• [Raw records]:
>>
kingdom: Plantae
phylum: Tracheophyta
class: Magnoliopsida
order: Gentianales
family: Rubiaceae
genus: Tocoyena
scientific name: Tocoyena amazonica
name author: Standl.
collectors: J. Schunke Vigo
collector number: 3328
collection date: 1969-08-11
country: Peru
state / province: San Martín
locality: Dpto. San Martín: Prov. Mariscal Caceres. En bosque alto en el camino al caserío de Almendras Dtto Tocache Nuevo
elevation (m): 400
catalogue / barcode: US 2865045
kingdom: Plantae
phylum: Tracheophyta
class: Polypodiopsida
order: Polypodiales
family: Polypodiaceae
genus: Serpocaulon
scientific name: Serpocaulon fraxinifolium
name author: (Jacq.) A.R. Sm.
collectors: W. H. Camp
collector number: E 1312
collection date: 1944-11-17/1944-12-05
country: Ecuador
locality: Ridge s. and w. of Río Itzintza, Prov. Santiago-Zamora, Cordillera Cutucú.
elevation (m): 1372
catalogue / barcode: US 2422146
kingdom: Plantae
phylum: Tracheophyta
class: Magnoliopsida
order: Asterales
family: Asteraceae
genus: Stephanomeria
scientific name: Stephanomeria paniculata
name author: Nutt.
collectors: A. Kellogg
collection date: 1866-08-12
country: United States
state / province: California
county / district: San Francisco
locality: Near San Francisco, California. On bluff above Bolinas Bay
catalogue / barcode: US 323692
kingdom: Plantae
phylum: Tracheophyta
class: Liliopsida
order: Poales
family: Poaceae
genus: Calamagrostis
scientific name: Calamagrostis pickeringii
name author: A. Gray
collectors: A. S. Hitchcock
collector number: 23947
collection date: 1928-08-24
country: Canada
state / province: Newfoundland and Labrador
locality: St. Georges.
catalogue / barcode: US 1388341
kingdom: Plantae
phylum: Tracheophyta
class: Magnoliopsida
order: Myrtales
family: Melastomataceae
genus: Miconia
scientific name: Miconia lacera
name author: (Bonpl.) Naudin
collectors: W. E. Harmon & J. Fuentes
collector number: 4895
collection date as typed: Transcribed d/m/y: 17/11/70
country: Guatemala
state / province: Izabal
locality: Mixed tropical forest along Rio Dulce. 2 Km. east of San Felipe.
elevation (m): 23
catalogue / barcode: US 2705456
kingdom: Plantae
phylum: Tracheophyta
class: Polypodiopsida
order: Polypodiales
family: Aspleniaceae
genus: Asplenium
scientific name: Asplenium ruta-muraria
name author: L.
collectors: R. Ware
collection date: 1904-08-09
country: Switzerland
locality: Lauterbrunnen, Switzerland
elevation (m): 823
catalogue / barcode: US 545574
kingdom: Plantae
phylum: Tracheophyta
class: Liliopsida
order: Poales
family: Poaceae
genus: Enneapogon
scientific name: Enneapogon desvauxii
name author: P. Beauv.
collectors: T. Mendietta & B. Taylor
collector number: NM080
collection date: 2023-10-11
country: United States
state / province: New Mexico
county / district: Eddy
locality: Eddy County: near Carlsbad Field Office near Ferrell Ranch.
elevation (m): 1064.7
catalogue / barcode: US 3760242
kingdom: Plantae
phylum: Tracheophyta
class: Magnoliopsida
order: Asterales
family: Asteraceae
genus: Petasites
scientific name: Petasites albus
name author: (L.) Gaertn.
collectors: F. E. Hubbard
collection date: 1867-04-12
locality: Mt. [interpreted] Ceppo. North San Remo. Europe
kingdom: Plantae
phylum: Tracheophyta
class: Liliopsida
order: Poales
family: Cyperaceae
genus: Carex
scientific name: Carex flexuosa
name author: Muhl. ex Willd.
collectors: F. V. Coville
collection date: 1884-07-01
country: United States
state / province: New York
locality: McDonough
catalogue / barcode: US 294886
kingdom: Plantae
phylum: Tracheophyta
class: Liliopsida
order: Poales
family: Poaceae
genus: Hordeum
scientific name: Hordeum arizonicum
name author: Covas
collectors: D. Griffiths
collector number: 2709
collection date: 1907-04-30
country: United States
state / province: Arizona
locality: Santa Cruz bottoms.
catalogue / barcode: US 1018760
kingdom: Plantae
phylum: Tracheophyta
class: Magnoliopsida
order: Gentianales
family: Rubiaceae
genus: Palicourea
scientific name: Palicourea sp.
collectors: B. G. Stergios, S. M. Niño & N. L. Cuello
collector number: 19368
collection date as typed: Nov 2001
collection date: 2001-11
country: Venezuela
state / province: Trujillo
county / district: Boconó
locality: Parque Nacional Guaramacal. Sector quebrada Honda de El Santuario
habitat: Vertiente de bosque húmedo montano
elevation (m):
<<
• [Aim]:
Return all of the lines above word for word, with nothing altered, added, or left out.

• [Right answer]:
kingdom: Plantae
phylum: Tracheophyta
class: Magnoliopsida
order: Gentianales
family: Rubiaceae
genus: Tocoyena
scientific name: Tocoyena amazonica
name author: Standl.
collectors: J. Schunke Vigo
collector number: 3328
collection date: 1969-08-11
country: Peru
state / province: San Martín
locality: Dpto. San Martín: Prov. Mariscal Caceres. En bosque alto en el camino al caserío de Almendras Dtto Tocache Nuevo
elevation (m): 400
catalogue / barcode: US 2865045
kingdom: Plantae
phylum: Tracheophyta
class: Polypodiopsida
order: Polypodiales
family: Polypodiaceae
genus: Serpocaulon
scientific name: Serpocaulon fraxinifolium
name author: (Jacq.) A.R. Sm.
collectors: W. H. Camp
collector number: E 1312
collection date: 1944-11-17/1944-12-05
country: Ecuador
locality: Ridge s. and w. of Río Itzintza, Prov. Santiago-Zamora, Cordillera Cutucú.
elevation (m): 1372
catalogue / barcode: US 2422146
kingdom: Plantae
phylum: Tracheophyta
class: Magnoliopsida
order: Asterales
family: Asteraceae
genus: Stephanomeria
scientific name: Stephanomeria paniculata
name author: Nutt.
collectors: A. Kellogg
collection date: 1866-08-12
country: United States
state / province: California
county / district: San Francisco
locality: Near San Francisco, California. On bluff above Bolinas Bay
catalogue / barcode: US 323692
kingdom: Plantae
phylum: Tracheophyta
class: Liliopsida
order: Poales
family: Poaceae
genus: Calamagrostis
scientific name: Calamagrostis pickeringii
name author: A. Gray
collectors: A. S. Hitchcock
collector number: 23947
collection date: 1928-08-24
country: Canada
state / province: Newfoundland and Labrador
locality: St. Georges.
catalogue / barcode: US 1388341
kingdom: Plantae
phylum: Tracheophyta
class: Magnoliopsida
order: Myrtales
family: Melastomataceae
genus: Miconia
scientific name: Miconia lacera
name author: (Bonpl.) Naudin
collectors: W. E. Harmon & J. Fuentes
collector number: 4895
collection date as typed: Transcribed d/m/y: 17/11/70
country: Guatemala
state / province: Izabal
locality: Mixed tropical forest along Rio Dulce. 2 Km. east of San Felipe.
elevation (m): 23
catalogue / barcode: US 2705456
kingdom: Plantae
phylum: Tracheophyta
class: Polypodiopsida
order: Polypodiales
family: Aspleniaceae
genus: Asplenium
scientific name: Asplenium ruta-muraria
name author: L.
collectors: R. Ware
collection date: 1904-08-09
country: Switzerland
locality: Lauterbrunnen, Switzerland
elevation (m): 823
catalogue / barcode: US 545574
kingdom: Plantae
phylum: Tracheophyta
class: Liliopsida
order: Poales
family: Poaceae
genus: Enneapogon
scientific name: Enneapogon desvauxii
name author: P. Beauv.
collectors: T. Mendietta & B. Taylor
collector number: NM080
collection date: 2023-10-11
country: United States
state / province: New Mexico
county / district: Eddy
locality: Eddy County: near Carlsbad Field Office near Ferrell Ranch.
elevation (m): 1064.7
catalogue / barcode: US 3760242
kingdom: Plantae
phylum: Tracheophyta
class: Magnoliopsida
order: Asterales
family: Asteraceae
genus: Petasites
scientific name: Petasites albus
name author: (L.) Gaertn.
collectors: F. E. Hubbard
collection date: 1867-04-12
locality: Mt. [interpreted] Ceppo. North San Remo. Europe
kingdom: Plantae
phylum: Tracheophyta
class: Liliopsida
order: Poales
family: Cyperaceae
genus: Carex
scientific name: Carex flexuosa
name author: Muhl. ex Willd.
collectors: F. V. Coville
collection date: 1884-07-01
country: United States
state / province: New York
locality: McDonough
catalogue / barcode: US 294886
kingdom: Plantae
phylum: Tracheophyta
class: Liliopsida
order: Poales
family: Poaceae
genus: Hordeum
scientific name: Hordeum arizonicum
name author: Covas
collectors: D. Griffiths
collector number: 2709
collection date: 1907-04-30
country: United States
state / province: Arizona
locality: Santa Cruz bottoms.
catalogue / barcode: US 1018760
kingdom: Plantae
phylum: Tracheophyta
class: Magnoliopsida
order: Gentianales
family: Rubiaceae
genus: Palicourea
scientific name: Palicourea sp.
collectors: B. G. Stergios, S. M. Niño & N. L. Cuello
collector number: 19368
collection date as typed: Nov 2001
collection date: 2001-11
country: Venezuela
state / province: Trujillo
county / district: Boconó
locality: Parque Nacional Guaramacal. Sector quebrada Honda de El Santuario
habitat: Vertiente de bosque húmedo montano
elevation (m):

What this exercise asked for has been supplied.